I thought I’d start something new this term. If you’ve ever had a scroll down Wikipedia’s homepage, you’ll notice a small section listing events. Here, it’ll tell you everything that happened on this day in history that you decided you needed to check Wikipedia for a brief overview of your last lecture. I’m gonna consider one of these events when I can, give a little bit of an overview and reflect on the outcome of the event in the present day. Today, on 20th October in 2011, Muammar Gaddafi was captured and killed, effectively ending the Libyan Civil War.
Now, this may not seem that significant in the world of Politics and IR, but bear with me a second.
Okay, so a little bit of background. Libya is a country located in Africa that borders Algeria, Tunisia, Chad, Niger, Sudan, Egypt and the Mediterranean Sea. Since 1969, Libya had been effectively ruled by a dictator known as Muammar Gaddafi. Gaddafi claimed to have given up much of his power in 1977, but he was extremely successful in manipulating many government positions to ensure no one threatened his own position. Despite raising living standards significantly in his first decade of rule, much of this early success fizzled out. Issues with censorship and human rights violations were common place. Gaddafi even made sure to keep the military weak so that a coup from the military would be an easy match (should it ever happen). Of course, Gaddafi didn’t anticipate the events of the Arab Spring.
After revolutions in Egypt and Tunisia, the Libyan people revolted against their leader in February 2011. Much of the world watched events unfold across the Middle East, with many western powers hoping to extend the arm of democracy and trade. After all, Libya had the 10th largest proven oil reserves in the world (a commodity in high demand these days). But what made Libya significant was the responses to the crisis, both domestically and internationally.

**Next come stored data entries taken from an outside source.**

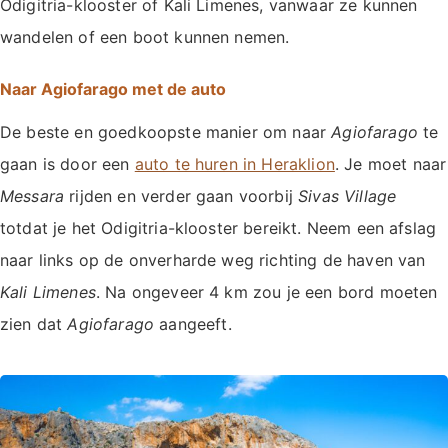
Odigitria-klooster of Kali Limenes, vanwaar ze kunnen
wandelen of een boot kunnen nemen.
Naar Agiofarago met de auto
De beste en goedkoopste manier om naar
Agiofarago
te
gaan is door een
auto te huren in Heraklion
. Je moet naar
Messara
rijden en verder gaan voorbij
Sivas Village
totdat je het Odigitria-klooster bereikt. Neem een afslag
naar links op de onverharde weg richting de haven van
Kali Limenes
. Na ongeveer 4 km zou je een bord moeten
zien dat
Agiofarago
aangeeft.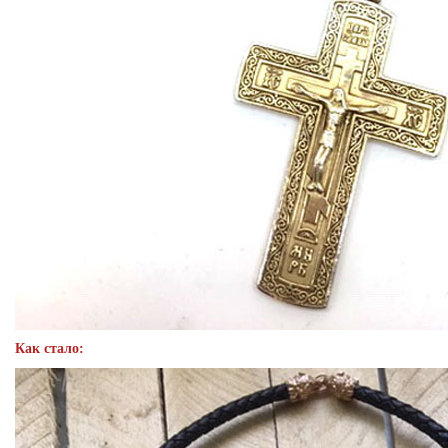
Как стало: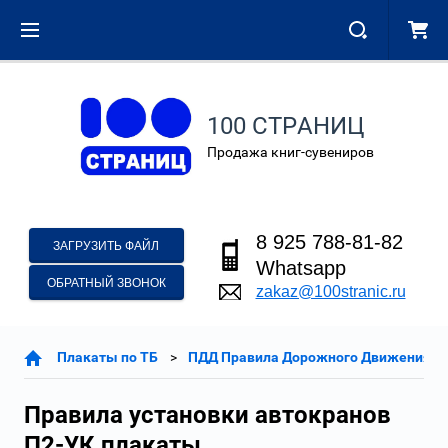
100 СТРАНИЦ
Продажа книг-сувениров
8 925 788-81-82
ЗАГРУЗИТЬ ФАЙЛ
Whatsapp
ОБРАТНЫЙ ЗВОНОК
zakaz@100stranic.ru
Плакаты по ТБ
ПДД Правила Дорожного Движения П
Правила установки автокранов
П2-УК плакаты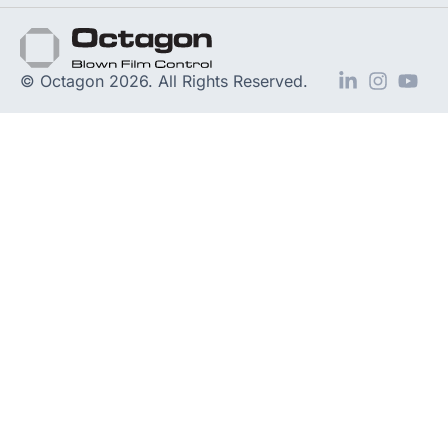
© Octagon 2026. All Rights Reserved.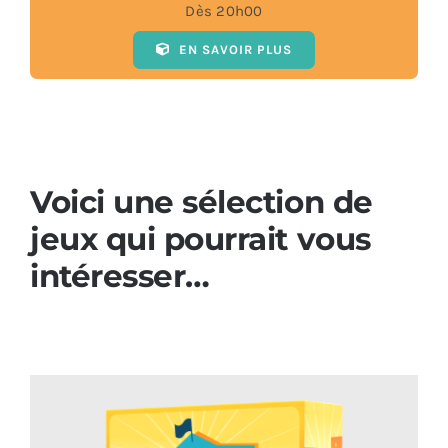
Dès 20h00
EN SAVOIR PLUS
Voici une sélection de
jeux qui pourrait vous
intéresser…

It was noted that Gaddafi responded with much more force than the leaders of Egypt and Tunisia. Much like Syria, Gaddafi was less keen to stand down so easily. Instead, he decided to wage war on his own citizens. After a month of chaos, the UN decided to speak.
It’s at this point I think it’s best to consider the UN’s dilemma. Should the international community intervene or stand by?
After the 2005 World Summit on the Responsibility To Protect (R2P), the UN Security Council decided to pass a resolution in March 2011 authorising the use of military intervention in Libya (If you want to learn more about R2P, click here).
As you’ve probably guessed by now, Gaddafi was deposed by October 2011. After taking cover in his last stronghold, he was eventually captured and executed on 20th October 2011. 3 days later, the civil war was declared over.
6 years later, the situation in Libya isn’t exactly sunshine and roses. Yes, there are now democratic institutions in place that are as free as they can be from corruption. But there’s still two factions. In fact, a second civil war broke out in 2014.
The fact is, the UN and international community still hasn’t grasped the full understanding of ‘intervention’. The UN authorised military intervention in Libya, but didn’t necessarily plan for what happens when military intervention is no longer needed. Further, when does foreign intervention become too much? NATO and several other western allies were quick to follow the UN’s resolution. But air striking a country, claiming you’re there protecting civilians from STATE violence, isn’t hypocritical at all?
Many scholars and journalists fear that what happened in Libya is only going to be repeated in Syria. And the world has already dragged itself so far down into the Syrian Civil War. If the war ended tomorrow, and all foreign intervention left, the country would be left with no way to rebuild and no way to protect itself, domestically and internationally. But then you have somewhere like Afghanistan on the other end of the scale. US troops have been stationed there for nearly 2 decades!
When does intervention become ‘occupation’?